Influence Rule of Annular Notch Geometric Parameter on the Tubing Surface: A Case Study

Abstract

In regards to the problem of tubing precision separation, the high-efficiency precision separation method for tubing under eccentric wheel high-speed rotational bending fatigue loading is proposed, which aims to promote the initiation of fatigue cracks at the root of the annular V-notch on the tubing surface. Research on the stress concentration effect of the annular notch on the tubing surface is carried out. The design of the notch takes into account the characteristics of tubing precision separation. The numerical simulation calculation includes four kinds of notches, namely, annular V-notch, annular U-notch, asymmetric V-notch towards the blanking end direction 45°, and asymmetric V-notch away from the blanking end direction 45°. The crack propagation lengths produced by each notch under the same experimental conditions are investigated experimentally. According to the findings, the annular V-notch is suitable for this separation method. By analyzing the theoretical stress concentration factor of the annular V-notch on the tubing surface, three main parameters affecting the annular V-notch root stress field are determined, namely, notch angle, notch depth, and notch root base angle radius.
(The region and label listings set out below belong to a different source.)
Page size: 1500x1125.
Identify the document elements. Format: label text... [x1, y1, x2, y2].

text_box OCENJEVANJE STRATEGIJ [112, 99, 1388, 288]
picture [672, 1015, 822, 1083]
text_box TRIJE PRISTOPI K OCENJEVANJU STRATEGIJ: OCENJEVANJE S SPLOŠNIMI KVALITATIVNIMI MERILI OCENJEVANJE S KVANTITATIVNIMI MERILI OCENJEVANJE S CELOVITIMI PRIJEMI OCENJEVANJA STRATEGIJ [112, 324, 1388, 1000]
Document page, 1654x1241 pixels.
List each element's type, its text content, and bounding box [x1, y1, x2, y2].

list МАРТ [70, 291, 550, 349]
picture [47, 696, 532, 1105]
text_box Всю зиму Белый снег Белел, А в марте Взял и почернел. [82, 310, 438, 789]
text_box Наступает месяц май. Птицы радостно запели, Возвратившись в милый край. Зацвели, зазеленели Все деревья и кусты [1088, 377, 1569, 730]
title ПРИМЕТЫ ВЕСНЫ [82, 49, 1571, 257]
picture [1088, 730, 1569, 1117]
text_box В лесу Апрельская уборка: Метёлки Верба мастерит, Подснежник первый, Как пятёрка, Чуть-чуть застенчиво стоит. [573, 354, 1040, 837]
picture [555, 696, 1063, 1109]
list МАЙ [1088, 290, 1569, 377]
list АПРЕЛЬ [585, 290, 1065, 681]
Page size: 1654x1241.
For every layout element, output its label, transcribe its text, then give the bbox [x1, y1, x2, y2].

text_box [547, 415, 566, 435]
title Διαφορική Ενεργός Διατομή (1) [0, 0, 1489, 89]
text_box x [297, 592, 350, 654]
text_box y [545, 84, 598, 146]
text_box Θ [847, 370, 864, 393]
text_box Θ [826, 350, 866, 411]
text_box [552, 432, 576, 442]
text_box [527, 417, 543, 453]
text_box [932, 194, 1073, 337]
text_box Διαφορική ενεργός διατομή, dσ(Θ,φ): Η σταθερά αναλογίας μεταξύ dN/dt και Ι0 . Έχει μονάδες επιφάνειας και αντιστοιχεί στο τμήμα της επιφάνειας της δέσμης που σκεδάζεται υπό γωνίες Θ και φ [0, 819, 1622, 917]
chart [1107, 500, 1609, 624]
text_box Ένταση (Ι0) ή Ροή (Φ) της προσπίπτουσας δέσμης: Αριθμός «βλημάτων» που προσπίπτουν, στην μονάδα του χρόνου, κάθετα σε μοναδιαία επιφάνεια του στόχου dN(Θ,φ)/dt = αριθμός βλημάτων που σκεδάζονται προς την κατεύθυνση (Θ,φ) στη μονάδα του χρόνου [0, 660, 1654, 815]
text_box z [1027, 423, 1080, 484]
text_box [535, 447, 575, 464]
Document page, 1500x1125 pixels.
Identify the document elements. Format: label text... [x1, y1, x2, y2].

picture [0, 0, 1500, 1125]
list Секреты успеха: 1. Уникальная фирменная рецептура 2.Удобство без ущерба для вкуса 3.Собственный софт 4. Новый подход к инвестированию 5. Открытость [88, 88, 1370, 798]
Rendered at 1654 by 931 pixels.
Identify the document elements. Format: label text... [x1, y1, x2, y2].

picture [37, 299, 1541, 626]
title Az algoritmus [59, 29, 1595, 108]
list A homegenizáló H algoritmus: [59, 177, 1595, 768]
Through calculation and analysis, the influence law of tubing annular V-notch angle, notch depth, and notch root base angle radius on the stress concentration effect is obtained. Based on the process characteristics of tubing precision separation, the ideal tubing annular V-notch geometric parameter is presented within a reasonable value range. For the validation experiment of tubing precision separation, 45# steel, 304 stainless steel, and T2Y copper tube are selected, respectively. Finally, a great tubing precision separation effect is achieved, which verifies the reasonable selection of the tubing surface annular V-notch geometric parameter.